Über den Autor und siebten Schachweltmeister W.W. Smyslow  (Bild- und Textquelle Wikipedia Bearbeitung EuroChess)

Wassili Wassiljewitsch Smyslow (russisch Василий Васильевич Смыслов, wiss. Transliteration Vasilij Vasil’evič Smyslov; (* 24. März 1921 in Moskau; † 27. März 2010 ebenda) war ein russisch-sowjetischer Schachgroßmeister und Bariton. Im Jahre 1957 wurde er der siebte Schachweltmeister.

Smyslow war ausgebildeter Opernsänger.

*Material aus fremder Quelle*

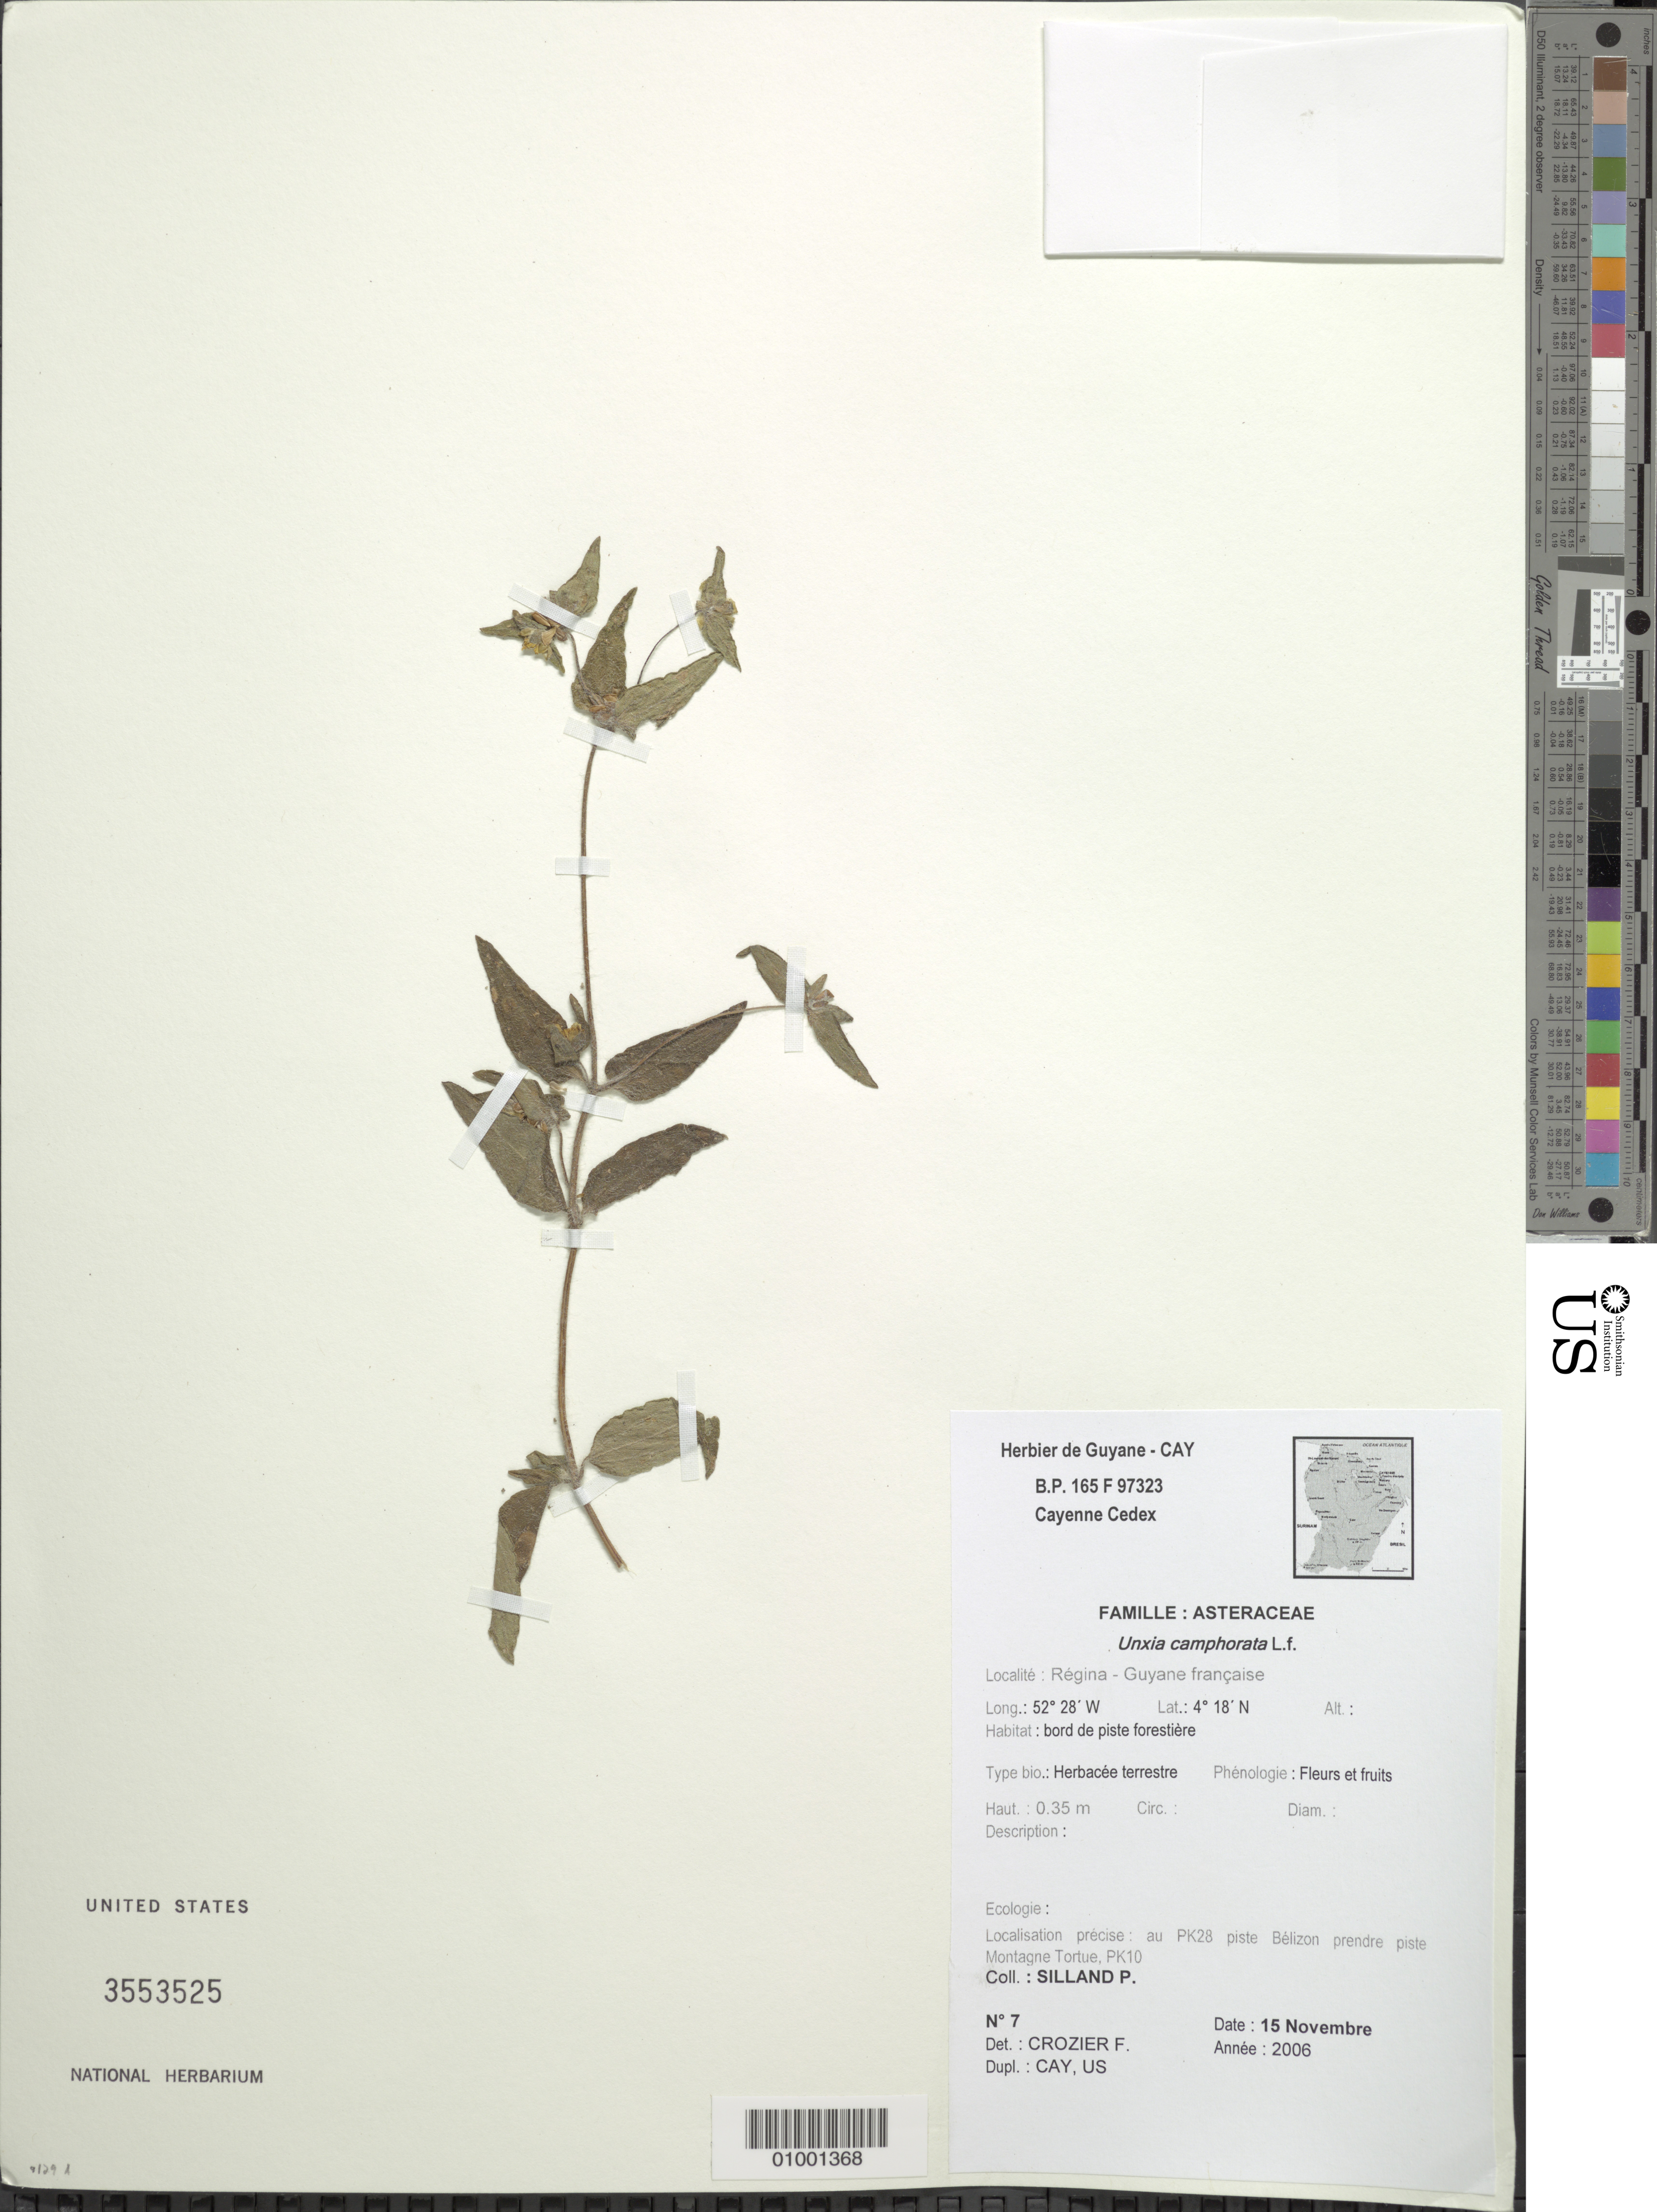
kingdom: Plantae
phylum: Tracheophyta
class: Magnoliopsida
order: Asterales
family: Asteraceae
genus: Unxia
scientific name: Unxia camphorata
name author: L. f.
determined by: Crozier, F.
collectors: P. Silland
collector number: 7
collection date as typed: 15-Nov-06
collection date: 2006-11-15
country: French Guiana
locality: Régina, au PK28 piste Bélizon prendre piste Montagne Tortue, PK 10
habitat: Borde de piste forestiere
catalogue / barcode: US 3553525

Seit 1948 nahm er mehrere Jahre Unterricht bei Professor Konstantin Wassiljewitsch Slobin und an einem Gesangswettbewerb im Moskauer Bolschoi-Theater teil. Als lyrischer Bariton hat er in Russland Schallplatten und CDs mit Opernarien und klassischen Romanzen aufnehmen lassen.  Bis zu seinem 80. Lebensjahr gab er Konzerte.  Zu Karpows 50. Geburtstag beispielsweise sang er im Mai 2001 im Bolschoi-Theater in Moskau. Als ein musikalisches Vorbild benannte er Enrico Caruso.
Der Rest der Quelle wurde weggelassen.